Mahantesh C. Karadigudda, on e-mail
Namrata Joshi’s delightful piece Sirens of Malewood (May 11) shows that Malegaon’s spoof cinema is more inventive and organised than Bollywood. Filmmaker Nasir is its Dada Phalke.
Aparajita Krishna, Mumbai
There’s enough guilt in my overprivileged life without having to hear Nandini Mehta’s confidences about how hard our class has it (Delhi Diary, May 11). She humiliates a (hypothetical, I hope) correspondent in Jhanjharpur for his unintelligible English, while dummy-bombing the same sentence with an awkward French figure of speech. If that isn’t discomfiting, wait for it.

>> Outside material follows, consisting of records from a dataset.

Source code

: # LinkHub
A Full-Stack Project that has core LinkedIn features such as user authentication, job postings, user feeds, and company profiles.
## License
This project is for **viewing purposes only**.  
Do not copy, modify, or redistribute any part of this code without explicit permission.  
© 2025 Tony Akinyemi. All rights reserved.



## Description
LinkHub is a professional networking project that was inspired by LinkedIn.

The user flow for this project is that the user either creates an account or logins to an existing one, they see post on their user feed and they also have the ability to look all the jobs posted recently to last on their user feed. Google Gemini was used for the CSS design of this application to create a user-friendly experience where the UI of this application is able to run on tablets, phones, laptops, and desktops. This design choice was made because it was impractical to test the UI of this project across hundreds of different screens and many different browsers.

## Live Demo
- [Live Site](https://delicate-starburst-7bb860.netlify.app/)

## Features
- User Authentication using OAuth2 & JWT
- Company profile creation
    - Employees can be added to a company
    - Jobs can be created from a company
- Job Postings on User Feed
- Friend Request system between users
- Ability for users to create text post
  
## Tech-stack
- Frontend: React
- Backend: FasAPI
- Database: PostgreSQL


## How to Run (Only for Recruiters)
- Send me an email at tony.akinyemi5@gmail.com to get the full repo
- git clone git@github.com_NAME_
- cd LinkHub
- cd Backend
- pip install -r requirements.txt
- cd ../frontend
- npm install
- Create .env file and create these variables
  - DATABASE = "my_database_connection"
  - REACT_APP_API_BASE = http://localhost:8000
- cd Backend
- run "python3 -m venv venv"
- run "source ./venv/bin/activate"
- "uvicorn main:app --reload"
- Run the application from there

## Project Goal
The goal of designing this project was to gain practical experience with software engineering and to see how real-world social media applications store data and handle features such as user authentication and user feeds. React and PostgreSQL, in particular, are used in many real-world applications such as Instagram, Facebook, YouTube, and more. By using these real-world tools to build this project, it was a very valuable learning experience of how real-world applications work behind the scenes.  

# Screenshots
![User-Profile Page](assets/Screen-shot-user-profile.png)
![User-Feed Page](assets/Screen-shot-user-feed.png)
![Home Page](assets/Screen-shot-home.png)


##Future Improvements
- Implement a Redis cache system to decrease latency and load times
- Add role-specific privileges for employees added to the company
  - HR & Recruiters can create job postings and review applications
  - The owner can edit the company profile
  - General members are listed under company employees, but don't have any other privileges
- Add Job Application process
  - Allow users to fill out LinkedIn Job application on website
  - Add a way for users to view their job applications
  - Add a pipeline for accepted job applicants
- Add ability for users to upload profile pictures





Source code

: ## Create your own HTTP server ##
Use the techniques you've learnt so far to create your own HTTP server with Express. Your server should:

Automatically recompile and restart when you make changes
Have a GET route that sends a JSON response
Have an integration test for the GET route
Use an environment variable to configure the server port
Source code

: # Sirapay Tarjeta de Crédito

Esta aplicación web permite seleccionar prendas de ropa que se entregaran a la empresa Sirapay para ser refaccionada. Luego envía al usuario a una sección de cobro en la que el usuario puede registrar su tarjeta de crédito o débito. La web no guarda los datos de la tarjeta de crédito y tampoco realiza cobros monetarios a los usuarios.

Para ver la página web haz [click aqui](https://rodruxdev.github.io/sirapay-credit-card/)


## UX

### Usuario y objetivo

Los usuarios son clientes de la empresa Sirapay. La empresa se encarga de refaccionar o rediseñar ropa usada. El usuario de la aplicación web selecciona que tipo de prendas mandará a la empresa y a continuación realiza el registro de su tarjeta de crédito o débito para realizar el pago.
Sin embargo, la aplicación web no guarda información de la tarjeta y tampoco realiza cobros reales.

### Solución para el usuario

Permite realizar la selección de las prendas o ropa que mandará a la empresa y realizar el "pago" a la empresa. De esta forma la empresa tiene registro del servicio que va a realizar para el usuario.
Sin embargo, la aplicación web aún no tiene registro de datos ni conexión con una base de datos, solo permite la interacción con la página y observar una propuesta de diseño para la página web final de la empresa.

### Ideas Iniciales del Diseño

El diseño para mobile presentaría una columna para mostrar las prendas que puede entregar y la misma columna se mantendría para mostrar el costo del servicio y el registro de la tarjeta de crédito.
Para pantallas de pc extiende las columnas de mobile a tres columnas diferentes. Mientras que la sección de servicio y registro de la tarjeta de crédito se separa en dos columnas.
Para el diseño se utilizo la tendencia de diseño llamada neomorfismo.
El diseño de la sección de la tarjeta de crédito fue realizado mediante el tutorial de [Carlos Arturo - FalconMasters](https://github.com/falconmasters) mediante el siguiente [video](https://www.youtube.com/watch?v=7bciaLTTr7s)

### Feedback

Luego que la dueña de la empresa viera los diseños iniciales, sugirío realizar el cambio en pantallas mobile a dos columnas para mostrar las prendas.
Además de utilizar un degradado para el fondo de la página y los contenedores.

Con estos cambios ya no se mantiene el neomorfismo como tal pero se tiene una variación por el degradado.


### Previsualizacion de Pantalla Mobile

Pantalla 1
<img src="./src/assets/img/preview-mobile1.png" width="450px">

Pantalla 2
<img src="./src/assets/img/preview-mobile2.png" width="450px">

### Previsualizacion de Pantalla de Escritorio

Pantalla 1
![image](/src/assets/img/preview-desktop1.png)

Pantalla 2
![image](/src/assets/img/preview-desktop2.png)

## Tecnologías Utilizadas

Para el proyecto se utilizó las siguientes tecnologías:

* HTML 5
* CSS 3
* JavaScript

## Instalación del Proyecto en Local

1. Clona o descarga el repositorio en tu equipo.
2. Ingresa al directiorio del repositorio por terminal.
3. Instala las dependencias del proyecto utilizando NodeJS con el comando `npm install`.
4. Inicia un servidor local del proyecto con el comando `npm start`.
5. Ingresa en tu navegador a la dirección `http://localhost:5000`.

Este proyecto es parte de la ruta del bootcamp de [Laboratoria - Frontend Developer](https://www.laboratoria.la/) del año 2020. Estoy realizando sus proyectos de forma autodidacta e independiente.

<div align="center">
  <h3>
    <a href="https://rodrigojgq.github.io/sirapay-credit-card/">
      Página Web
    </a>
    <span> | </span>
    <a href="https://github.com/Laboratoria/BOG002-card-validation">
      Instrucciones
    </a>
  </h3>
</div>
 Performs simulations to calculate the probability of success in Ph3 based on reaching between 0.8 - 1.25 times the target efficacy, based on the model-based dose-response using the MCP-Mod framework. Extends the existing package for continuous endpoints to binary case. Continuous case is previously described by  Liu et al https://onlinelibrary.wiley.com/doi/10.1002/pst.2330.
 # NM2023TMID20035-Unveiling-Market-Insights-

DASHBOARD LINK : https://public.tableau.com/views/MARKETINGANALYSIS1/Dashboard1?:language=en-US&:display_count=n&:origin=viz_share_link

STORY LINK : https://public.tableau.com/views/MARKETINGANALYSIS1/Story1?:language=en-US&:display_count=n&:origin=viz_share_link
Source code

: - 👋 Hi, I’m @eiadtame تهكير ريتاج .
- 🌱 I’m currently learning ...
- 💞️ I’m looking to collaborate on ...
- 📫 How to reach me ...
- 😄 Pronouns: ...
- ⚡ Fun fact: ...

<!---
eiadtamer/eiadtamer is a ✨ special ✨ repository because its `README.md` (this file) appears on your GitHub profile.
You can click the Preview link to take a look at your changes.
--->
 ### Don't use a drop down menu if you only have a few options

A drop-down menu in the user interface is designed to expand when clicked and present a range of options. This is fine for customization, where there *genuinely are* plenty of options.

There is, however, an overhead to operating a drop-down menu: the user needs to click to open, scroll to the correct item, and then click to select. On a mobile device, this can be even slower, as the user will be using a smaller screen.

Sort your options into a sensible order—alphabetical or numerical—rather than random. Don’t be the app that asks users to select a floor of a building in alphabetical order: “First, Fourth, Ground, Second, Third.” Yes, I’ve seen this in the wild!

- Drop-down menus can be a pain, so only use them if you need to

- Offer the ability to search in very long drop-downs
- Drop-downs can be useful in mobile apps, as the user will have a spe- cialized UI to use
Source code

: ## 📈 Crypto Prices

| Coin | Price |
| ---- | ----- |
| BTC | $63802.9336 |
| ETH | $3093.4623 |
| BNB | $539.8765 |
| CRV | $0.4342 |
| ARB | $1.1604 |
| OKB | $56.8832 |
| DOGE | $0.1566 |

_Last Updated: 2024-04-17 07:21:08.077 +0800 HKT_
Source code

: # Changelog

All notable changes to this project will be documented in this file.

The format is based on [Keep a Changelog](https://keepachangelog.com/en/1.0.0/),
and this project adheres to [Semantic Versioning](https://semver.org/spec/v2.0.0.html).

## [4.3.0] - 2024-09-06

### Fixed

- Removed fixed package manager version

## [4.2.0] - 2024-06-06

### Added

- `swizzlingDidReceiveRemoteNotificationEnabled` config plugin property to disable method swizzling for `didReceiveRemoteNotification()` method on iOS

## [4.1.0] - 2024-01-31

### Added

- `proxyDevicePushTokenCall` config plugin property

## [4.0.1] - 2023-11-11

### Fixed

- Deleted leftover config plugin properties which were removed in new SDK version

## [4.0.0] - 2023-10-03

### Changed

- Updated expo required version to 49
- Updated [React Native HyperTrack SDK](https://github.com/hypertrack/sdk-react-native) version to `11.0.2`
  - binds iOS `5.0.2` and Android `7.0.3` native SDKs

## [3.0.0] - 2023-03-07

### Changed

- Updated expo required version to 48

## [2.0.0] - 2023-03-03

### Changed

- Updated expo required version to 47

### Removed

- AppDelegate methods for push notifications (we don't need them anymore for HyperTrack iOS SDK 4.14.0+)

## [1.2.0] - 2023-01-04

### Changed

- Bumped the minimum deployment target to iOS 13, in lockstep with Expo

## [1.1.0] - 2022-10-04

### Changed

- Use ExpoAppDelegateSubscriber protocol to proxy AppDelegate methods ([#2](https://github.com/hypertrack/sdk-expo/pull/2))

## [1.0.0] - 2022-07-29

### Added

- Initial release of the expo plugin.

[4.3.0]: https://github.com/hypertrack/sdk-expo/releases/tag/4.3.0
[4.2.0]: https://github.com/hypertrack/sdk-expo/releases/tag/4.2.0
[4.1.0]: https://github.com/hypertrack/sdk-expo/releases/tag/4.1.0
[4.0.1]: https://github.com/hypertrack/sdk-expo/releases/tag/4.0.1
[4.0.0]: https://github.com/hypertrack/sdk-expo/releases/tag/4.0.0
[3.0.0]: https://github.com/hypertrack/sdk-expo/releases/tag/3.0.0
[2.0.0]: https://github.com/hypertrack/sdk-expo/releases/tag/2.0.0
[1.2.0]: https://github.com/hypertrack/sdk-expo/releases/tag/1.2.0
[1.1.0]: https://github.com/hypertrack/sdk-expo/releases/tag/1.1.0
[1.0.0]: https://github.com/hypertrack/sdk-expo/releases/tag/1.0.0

Now she complains about expats raising the wage-expectations of domestic help and making beggars act entitled. "They’re hitting us below the belt," she says, "right in our pockets." Shortly before informing us, from a concealed position in the chatterati but not of it, that "the snobometer has now decreed Tuscany as passe and declasse". Oh please! Holding up a mirror to upper-class hypocrisy is good, but I don’t know which side is reality and which is satire, and neither, from the sound of it, does Ms Mehta.
Som, Mumbai
Vinod Mehta may worship Khushwant Singh but I think he’s Hypocrite No. 1 (Delhi Diary, Apr 20). Any respect I have for him is for his age. He says he’s a non-believer but wears his turban religiously. He writes unabashedly about sex but behaves like a puritan at home. Worse, he criticises people after they’re dead. He called R.K. Narayan’s gentle humour tiresome, but his own brand of humour makes him the world’s worst joke writer.